Clare McHugh, in "The New York Sun", does compare the novel to The Da Vinci Code, as seems inevitable, and finds it much more enjoyable. "In reality, People of the Book is of much more substance than Dan Brown's overwrought, silly, and ultimately distasteful thriller could ever hope to be -- yet Ms. Brooks's work is just as entertaining. She has accomplished something remarkable, fashioning a story that is compelling and eminently readable, even as she maintains high intentions and an earnest purpose."
In "The Guardian", Ursula Le Guin isn't quite so enthusiastic: "Her performance will satisfy many readers. The tale is full of complex twists and turns, with even a bit of mystery plot towards the end; there's sex, a rather tenuous love story and the obligatory descriptions of acts of violence...The story sprawls, but it is all firmly planned and plotted -- possibly too firmly...Full of action but with no leavening of humour, no psychological revelations, no vivid language to focus
description, the chapters grind on. Most unhappily for a historical novel, there is little sensitivity to the local colour of thought and emotion, that openness to human difference which brings the past alive."
"Publisher's Weekly" concludes: "Brooks is too good a novelist to belabor her political messages, but her depiction of the Haggadah bringing together Jews, Christians and Muslims could not be more timely. Her gift for storytelling, happily, is timeless."
Janet Maslin in "The New York Times" finds that "the intense bibliographic appeal of People of the Book turns out to be a mixed blessing. It lands Ms. Brooks neck-deep in research. It overburdens her tale in ways that make it more admirable than gripping."

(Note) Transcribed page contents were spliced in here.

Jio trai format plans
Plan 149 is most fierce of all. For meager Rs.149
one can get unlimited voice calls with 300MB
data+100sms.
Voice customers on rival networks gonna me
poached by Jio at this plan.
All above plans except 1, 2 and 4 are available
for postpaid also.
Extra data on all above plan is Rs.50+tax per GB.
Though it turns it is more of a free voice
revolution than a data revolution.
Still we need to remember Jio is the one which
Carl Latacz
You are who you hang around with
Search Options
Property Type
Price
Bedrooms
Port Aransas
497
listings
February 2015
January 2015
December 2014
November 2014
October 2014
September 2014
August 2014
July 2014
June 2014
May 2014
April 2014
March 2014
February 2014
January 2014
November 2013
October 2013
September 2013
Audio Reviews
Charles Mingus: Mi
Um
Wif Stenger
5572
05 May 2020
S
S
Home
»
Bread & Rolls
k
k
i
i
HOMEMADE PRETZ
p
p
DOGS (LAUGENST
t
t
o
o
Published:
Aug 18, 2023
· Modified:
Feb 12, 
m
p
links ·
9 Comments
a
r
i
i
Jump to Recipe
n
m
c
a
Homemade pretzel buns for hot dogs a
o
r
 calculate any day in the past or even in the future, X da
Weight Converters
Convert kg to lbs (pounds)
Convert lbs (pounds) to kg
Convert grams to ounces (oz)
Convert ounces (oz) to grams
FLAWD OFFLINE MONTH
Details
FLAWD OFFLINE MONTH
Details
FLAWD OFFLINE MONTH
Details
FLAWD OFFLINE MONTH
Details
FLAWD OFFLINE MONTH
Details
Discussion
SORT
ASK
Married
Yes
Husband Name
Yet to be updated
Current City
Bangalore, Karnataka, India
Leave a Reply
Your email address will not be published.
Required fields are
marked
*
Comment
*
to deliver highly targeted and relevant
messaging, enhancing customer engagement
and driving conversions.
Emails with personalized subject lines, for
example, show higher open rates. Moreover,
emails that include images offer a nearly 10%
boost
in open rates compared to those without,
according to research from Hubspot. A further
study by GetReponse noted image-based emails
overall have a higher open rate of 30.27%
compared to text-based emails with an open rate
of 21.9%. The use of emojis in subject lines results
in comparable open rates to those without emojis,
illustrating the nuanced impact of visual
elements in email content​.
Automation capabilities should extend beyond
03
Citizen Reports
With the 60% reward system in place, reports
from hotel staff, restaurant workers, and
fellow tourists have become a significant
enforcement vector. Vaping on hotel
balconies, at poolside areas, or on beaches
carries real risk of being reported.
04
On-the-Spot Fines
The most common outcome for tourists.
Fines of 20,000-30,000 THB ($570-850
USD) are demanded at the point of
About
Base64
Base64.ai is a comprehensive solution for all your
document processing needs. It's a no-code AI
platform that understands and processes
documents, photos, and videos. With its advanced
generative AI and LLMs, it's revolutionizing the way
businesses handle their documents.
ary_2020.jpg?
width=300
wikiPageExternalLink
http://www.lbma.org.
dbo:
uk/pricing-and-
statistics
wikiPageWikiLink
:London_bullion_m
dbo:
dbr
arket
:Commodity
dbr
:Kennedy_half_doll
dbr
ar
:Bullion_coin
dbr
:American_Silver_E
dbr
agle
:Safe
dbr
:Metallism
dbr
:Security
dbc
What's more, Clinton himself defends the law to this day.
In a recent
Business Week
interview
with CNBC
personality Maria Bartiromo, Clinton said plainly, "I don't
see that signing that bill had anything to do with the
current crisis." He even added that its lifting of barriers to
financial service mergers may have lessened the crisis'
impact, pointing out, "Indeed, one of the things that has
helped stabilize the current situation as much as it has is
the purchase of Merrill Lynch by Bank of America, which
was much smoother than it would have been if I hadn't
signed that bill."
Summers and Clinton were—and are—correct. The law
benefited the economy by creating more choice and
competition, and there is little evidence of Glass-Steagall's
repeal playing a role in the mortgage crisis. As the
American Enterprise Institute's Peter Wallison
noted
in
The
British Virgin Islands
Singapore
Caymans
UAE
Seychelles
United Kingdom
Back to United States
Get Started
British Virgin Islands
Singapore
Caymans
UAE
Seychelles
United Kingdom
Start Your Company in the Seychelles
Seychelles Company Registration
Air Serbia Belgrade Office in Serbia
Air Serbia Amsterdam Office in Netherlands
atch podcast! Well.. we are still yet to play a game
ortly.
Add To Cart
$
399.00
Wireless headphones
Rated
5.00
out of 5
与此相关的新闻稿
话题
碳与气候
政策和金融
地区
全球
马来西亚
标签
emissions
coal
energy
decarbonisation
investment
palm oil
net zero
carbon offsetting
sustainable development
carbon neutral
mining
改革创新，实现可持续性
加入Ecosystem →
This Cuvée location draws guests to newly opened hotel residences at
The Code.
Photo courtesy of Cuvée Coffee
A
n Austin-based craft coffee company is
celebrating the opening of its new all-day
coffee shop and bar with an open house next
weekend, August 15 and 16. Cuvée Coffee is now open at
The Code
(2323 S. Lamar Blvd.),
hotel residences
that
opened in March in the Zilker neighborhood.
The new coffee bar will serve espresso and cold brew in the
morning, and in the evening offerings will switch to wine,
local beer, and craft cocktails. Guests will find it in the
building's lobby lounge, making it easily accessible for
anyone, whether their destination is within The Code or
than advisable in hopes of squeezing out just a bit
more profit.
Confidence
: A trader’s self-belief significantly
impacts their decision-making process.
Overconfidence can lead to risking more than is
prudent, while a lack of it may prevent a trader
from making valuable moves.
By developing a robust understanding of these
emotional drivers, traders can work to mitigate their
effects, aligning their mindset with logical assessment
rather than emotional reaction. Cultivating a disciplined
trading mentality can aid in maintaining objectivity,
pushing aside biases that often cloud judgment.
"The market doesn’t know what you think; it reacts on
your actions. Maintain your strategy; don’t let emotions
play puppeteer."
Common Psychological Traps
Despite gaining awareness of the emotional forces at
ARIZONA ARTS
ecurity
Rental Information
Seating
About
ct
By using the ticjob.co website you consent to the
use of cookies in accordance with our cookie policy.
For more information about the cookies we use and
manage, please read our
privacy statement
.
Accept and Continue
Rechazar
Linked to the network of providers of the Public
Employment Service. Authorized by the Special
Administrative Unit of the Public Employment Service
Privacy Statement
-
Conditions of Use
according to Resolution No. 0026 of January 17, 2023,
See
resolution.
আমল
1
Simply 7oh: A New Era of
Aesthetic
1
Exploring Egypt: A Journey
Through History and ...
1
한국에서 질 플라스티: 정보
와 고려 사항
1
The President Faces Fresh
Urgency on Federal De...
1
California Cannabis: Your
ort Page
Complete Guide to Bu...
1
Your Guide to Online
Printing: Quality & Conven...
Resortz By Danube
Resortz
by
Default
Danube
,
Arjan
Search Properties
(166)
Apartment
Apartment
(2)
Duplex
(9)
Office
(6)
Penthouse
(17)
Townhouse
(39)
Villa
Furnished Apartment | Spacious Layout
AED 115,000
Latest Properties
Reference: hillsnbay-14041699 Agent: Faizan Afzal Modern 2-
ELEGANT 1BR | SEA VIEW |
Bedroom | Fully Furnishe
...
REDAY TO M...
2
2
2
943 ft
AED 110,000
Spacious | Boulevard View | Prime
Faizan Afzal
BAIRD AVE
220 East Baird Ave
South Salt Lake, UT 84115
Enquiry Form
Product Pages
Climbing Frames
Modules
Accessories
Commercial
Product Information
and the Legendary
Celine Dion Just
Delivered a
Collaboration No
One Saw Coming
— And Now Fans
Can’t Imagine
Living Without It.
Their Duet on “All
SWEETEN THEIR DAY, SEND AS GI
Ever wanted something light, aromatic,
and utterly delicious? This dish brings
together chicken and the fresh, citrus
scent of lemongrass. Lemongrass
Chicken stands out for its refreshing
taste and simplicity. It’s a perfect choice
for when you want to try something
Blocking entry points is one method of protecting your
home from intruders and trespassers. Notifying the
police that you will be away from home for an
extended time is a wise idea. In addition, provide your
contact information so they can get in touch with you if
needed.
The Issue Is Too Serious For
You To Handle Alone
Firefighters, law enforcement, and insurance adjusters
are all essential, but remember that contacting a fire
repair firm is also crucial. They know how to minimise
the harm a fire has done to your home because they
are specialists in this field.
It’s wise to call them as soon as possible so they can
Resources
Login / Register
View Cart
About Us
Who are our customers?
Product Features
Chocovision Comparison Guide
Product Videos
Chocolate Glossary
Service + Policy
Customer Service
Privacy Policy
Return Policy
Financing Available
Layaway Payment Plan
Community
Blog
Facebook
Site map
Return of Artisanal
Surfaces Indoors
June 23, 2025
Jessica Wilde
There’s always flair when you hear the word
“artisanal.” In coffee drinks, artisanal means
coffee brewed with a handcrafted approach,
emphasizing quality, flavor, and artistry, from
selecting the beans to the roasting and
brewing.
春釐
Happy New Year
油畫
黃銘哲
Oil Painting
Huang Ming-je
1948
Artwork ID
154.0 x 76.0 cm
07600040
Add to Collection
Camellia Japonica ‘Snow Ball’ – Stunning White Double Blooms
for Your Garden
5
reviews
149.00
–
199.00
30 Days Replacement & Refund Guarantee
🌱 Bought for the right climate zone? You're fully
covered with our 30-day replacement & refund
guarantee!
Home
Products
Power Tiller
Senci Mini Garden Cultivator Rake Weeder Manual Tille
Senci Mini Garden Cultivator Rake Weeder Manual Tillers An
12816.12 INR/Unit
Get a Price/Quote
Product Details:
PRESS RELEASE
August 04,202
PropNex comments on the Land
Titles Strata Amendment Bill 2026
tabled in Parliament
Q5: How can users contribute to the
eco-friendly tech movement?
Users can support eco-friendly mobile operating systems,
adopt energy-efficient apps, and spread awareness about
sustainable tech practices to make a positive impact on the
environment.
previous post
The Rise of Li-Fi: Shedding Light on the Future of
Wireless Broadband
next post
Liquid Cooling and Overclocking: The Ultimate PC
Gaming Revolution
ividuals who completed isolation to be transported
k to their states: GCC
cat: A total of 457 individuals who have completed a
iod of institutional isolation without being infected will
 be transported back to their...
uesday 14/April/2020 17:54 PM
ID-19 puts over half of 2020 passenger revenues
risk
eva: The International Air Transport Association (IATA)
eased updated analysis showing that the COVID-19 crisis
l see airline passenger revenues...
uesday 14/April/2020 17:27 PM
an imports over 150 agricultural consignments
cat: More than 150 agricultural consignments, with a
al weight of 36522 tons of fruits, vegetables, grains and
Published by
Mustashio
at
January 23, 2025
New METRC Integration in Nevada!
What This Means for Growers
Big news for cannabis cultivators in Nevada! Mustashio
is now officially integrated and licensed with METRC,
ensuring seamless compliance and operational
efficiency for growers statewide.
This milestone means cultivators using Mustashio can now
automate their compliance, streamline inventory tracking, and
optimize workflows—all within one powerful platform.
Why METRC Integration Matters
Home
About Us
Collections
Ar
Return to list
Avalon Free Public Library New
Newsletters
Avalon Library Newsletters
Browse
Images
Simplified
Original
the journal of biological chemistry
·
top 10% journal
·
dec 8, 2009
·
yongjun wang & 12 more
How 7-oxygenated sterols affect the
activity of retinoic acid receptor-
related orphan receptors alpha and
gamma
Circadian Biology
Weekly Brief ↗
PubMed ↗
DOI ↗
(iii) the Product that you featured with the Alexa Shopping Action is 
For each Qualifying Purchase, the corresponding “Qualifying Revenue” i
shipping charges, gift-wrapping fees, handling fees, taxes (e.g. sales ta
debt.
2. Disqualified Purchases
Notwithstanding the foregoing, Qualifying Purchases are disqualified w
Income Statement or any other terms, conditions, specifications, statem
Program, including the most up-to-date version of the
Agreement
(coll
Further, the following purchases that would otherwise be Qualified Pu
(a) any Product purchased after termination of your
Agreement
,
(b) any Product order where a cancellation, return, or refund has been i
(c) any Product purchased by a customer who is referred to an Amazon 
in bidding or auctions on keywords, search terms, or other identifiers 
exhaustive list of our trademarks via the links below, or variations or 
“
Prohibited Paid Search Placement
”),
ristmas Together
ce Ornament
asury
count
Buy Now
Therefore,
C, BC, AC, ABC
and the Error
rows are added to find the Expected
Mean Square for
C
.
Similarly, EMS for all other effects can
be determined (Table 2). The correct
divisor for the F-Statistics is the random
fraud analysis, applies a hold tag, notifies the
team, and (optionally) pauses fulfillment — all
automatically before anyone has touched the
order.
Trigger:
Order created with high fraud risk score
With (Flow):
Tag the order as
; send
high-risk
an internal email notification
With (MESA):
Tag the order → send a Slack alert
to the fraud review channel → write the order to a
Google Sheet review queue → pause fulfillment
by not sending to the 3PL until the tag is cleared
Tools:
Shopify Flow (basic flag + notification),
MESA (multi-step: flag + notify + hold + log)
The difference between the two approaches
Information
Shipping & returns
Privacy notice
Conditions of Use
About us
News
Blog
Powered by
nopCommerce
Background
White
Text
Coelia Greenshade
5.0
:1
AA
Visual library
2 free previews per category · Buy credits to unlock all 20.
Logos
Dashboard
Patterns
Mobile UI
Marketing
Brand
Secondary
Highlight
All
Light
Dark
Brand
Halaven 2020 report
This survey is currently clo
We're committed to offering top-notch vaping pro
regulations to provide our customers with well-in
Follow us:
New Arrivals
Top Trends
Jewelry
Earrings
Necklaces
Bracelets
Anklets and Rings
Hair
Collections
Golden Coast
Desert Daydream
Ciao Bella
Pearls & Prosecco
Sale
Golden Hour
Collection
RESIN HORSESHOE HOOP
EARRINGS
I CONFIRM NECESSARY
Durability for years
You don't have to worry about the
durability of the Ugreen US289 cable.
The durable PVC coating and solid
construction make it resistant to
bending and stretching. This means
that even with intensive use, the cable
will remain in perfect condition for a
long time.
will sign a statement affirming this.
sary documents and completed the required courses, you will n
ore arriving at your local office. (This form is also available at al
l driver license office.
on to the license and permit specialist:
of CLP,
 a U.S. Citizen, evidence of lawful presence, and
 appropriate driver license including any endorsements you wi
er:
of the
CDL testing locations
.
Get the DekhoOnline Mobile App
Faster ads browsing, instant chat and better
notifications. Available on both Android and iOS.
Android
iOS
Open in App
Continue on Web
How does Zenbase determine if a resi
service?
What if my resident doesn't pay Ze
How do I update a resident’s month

And finally, Ami Sands Brodoff, in "The Globe and Mail" considers it an "epic": "'Haggadah' stems from the Hebrew root hgd, 'to tell,' and the rescue and preservation of the Sarajevo Haggadah dramatized in People of the Book brings home with fearsome clarity how inextricably linked are words and human life: the people who created the book, owned it and later rescued and preserved it endured pogroms, the Inquisition, exile, genocide and war."